Yokasta Valle (20-2, 9) Vs Sana Hazuki (8-4-1, 2)
In a surprising world title fight we’ll see OPBF Minimumweight champion Sana Hazuki challenge IBF champion Yokasta Valle near the end of the month. This bout was only announced in January, after Valle had numerous issues securing a unification fight with WBC champion Tina Rupprecht. Valle will be the heavy, heavy favourite, though there is, maybe, a chance she has looked past Hazuki, who really shouldn’t be much of a taste for the Costa Rican world champion.

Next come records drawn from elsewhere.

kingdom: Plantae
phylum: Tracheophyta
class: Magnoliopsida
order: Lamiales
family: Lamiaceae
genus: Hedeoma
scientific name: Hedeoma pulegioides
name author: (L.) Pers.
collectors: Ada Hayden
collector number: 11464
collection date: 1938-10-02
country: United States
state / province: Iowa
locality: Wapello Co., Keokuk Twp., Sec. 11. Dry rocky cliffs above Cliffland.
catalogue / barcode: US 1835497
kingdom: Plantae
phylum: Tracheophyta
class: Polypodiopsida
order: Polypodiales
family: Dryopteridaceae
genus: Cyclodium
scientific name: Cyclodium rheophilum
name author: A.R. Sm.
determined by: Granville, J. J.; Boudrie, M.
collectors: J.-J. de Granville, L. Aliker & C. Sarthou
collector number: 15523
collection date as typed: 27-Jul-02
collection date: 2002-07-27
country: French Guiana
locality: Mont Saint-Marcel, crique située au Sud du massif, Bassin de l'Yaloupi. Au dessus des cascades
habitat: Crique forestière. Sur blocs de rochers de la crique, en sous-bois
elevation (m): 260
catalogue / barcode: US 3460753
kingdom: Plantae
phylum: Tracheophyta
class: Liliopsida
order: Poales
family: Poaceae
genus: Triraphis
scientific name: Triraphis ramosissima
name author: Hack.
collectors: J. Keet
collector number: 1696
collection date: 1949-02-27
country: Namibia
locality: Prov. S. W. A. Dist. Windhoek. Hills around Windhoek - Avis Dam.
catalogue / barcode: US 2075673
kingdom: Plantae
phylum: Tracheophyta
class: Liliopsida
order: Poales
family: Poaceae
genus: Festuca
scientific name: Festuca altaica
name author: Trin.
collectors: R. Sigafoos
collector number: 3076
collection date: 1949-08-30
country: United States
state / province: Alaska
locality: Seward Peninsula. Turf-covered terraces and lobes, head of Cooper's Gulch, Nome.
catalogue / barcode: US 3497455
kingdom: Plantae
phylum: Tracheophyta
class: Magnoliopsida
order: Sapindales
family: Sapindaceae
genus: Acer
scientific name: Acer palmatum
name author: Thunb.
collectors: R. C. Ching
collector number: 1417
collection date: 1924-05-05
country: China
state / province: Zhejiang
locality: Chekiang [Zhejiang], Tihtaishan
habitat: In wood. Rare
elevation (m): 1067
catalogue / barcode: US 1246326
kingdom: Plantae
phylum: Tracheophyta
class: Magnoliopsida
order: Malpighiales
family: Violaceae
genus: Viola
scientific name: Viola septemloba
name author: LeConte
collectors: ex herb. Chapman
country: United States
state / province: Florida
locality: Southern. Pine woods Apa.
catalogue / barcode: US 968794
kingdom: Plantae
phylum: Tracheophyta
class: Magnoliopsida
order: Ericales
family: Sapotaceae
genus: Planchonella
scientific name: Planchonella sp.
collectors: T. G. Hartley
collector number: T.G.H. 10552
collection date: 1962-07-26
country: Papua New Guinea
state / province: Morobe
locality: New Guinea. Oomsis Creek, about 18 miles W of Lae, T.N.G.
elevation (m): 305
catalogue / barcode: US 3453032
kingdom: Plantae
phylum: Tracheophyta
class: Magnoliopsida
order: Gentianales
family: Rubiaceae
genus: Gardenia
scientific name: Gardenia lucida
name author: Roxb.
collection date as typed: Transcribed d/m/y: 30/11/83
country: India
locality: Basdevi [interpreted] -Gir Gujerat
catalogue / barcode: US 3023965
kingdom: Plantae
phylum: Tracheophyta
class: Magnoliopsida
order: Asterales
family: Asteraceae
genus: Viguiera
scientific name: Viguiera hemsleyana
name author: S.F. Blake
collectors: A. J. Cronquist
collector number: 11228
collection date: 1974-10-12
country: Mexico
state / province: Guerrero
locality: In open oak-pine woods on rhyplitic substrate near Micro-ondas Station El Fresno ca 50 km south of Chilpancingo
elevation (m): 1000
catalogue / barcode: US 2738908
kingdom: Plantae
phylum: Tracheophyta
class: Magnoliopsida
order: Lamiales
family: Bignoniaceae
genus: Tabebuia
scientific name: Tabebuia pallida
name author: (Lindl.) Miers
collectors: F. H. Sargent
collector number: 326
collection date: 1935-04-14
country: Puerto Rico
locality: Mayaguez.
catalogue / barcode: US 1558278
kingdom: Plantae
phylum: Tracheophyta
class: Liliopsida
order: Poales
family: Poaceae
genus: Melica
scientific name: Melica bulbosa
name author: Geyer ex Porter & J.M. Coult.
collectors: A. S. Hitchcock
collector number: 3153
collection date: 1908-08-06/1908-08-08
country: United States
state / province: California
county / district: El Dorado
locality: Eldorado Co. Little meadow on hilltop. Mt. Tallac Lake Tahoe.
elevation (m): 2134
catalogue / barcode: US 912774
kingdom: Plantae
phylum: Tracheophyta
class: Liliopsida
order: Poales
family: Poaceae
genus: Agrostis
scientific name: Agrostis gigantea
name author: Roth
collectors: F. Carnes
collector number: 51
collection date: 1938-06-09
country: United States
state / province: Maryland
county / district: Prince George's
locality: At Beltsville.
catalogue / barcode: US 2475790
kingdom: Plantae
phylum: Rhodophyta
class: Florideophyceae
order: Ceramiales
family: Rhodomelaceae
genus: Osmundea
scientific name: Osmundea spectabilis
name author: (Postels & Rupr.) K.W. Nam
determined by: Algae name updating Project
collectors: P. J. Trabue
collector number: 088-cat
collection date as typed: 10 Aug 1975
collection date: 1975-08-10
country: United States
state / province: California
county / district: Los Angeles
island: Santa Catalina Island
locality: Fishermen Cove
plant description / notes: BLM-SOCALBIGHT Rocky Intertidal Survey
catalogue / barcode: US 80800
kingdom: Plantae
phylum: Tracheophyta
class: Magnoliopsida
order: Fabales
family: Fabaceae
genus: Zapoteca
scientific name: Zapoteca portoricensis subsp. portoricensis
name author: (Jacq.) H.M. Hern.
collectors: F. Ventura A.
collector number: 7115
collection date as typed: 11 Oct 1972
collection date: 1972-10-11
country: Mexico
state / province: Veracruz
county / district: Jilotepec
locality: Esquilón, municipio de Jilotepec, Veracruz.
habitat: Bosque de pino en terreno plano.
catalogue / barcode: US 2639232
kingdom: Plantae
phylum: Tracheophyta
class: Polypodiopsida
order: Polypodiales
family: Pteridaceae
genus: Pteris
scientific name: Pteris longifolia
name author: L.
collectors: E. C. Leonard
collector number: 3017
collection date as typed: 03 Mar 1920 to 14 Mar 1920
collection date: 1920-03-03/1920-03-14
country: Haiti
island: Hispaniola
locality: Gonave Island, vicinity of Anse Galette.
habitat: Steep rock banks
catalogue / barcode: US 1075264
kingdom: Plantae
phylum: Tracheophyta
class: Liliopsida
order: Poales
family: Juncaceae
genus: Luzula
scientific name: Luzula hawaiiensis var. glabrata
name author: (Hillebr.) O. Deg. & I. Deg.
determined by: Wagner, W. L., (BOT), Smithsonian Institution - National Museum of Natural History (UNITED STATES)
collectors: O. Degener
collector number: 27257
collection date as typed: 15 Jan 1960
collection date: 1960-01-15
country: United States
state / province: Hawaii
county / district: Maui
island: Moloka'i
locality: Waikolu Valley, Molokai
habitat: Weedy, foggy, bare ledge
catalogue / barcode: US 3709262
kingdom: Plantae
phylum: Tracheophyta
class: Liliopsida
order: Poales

Manual Artime Community Center Theater, Miami, Florida, USA
Fazliddin Meliboev (0-0) vs Javonn Davis (3-0-1, 3)
Back to debutants we have talented Uzbek 24 year old Fazliddin Meliboev kicking off his career towards the end of January as he takes on unbeaten American Javonn Davis. Meliboev isn’t one of the elite level Uzbek amateurs we’ve seen making their name on the professional ranks in recent years but he was a very credible amateur and showed real potential in the WSB. He’ll come into this bout as an unknown, but we suspect he has the tools to overcome Davis, who has been fighting at a very, very low level so far.
Kozimbek Mardonov (0-0) vs Chown Sims (5-1, 2)
Another Uzbek making his debut is the touted 23 year old Kozimbek Mardonov, who won shone at the 2019 Military Games in Wuhan. On paper Mardonov looks to be in a serious test here as he goes up against 25 year old American Chown Sims. Sims is unbeaten in his last 3, and has taken a couple of cherry’s since beginning his professional career. He was, however, stopped in 2019 by Ty McLeod and we suspect Mardonov will have too much, in what could be a debut to remember for a very promising young Uzbek.
Cuernavaca, Morelos, Mexico
Sadriddin Akhmedov (11-0, 10) vs Stephen Danyo (17-3-3, 6)
Highly regarded Kazakh prospect Sadriddin Akhmedov will return to the ring after well over a year out as he takes on Dutch fighter Setephen Danya in a bout for 4 minor titles. The excellent Akhmedov has been one of the most promising Kazakh fighters in recent years and he seems to have it all, with skills, power, stamina, a solid boxing brain and a solid promoter behind him. Given what we’ve seen of Akhmedov the view is that he’s one of the men heading towards world titles. Danyo on the other hand has never been stopped, he’s proven himself as a tough nut and he does have the durability and experience to test the Kazakh youngster, especially given his length lay off. This should be a real good test for Akhmedov, but if he’s as good as we think he should take a very clear win.
Luzhniki, Moscow, Russia
Bektemir Melikuziev (6-0, 5) Vs Sergey Kovalev (34-4-1, 29)
Unbeaten Uzbek destroyer Bektemir Melikuziev is set to take a massive step up in class at the end of the month as he takes on former multi-time Light Heavyweight champion Sergey Kovalev. With many tipping the “Bully” to be a future world champion this is the sort of test that will help fast track him to a title, and could be a shrewd bit of match making, or a case of biting off too much too soon. Kovalev has been on the slide for a while, and he no longer looks like the “Krusher” who dismantled the likes of Jean Pascal, but with his power and with a Russian crowd behind him he is very much a live under-dog here. On paper this is a real test for Melikuviez, but if he’s as good as we, and many others, think he could end up retiring Kovalev. Interestingly for Kovalev this will be his first bout since his 2019 loss to Saul Alvarez and at 37 father time may well be just as much of an enemy as Melikuziev. Potentially one of the smartest bits of matchmaking we’ll see in 2021, or a big mistake by Melikueziev’s team.